I can also recommend D, if you want to deal with different issues, like the D Language Foundation fearing of change due to not wanting to deal with division from a new and incompatible version yet again, the GC being both a blessing and curse, if you want to go without a (tracing) GC you’ll need to go with a custom runtime that potentially missing many of its features, the attribute hell, etc.
The guy doesn’t know what he is talking about.
When someone is stating something like “best programming language”, you immediately know he’s fuck all and he’s trying to sell you something…

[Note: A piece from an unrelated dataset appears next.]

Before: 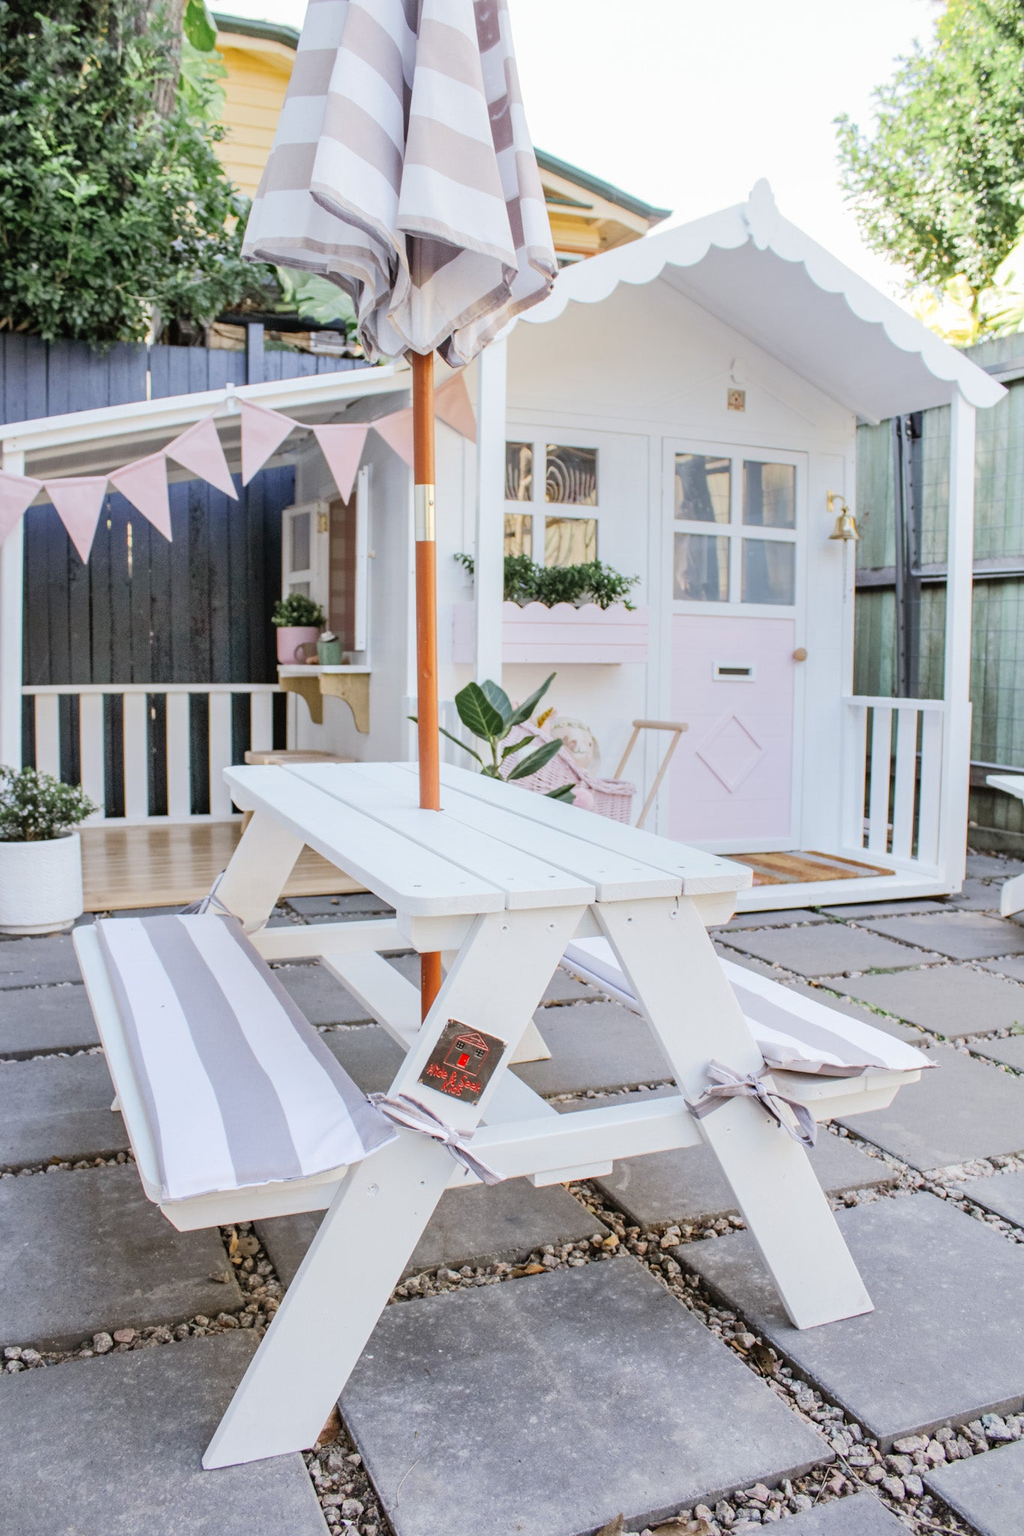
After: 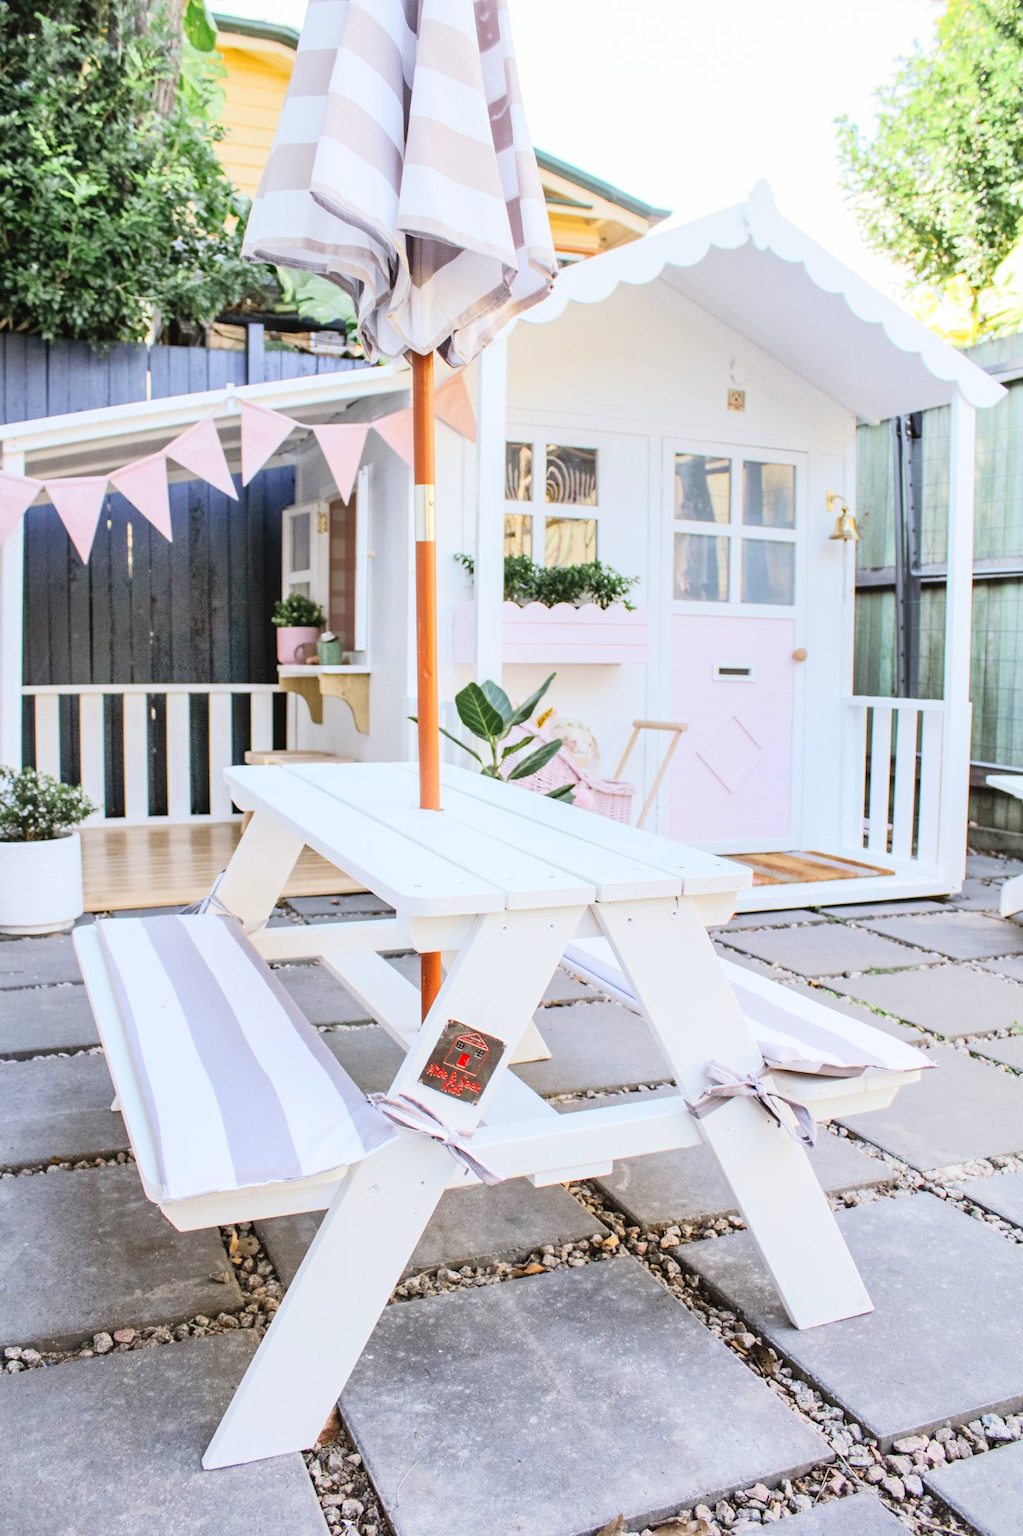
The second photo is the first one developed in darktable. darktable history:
contrast brightness saturation: contrast 0.197, brightness 0.156, saturation 0.225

Memory safety for one. C is very memory unsafe and that has been the source of a great, great number of software vulnerabilities over the years. Basically, in many C programs it has been possible to force them to execute arbitrary code, and if a program is running with root privileges, an attacker can gain full control over a system by injecting the right input.
I have very limited knowledge of rust, but from what I remember writing memory unsafe programs is nigh impossible as the code won’t really even compile. Someone else with more knowledge can probably give more detail.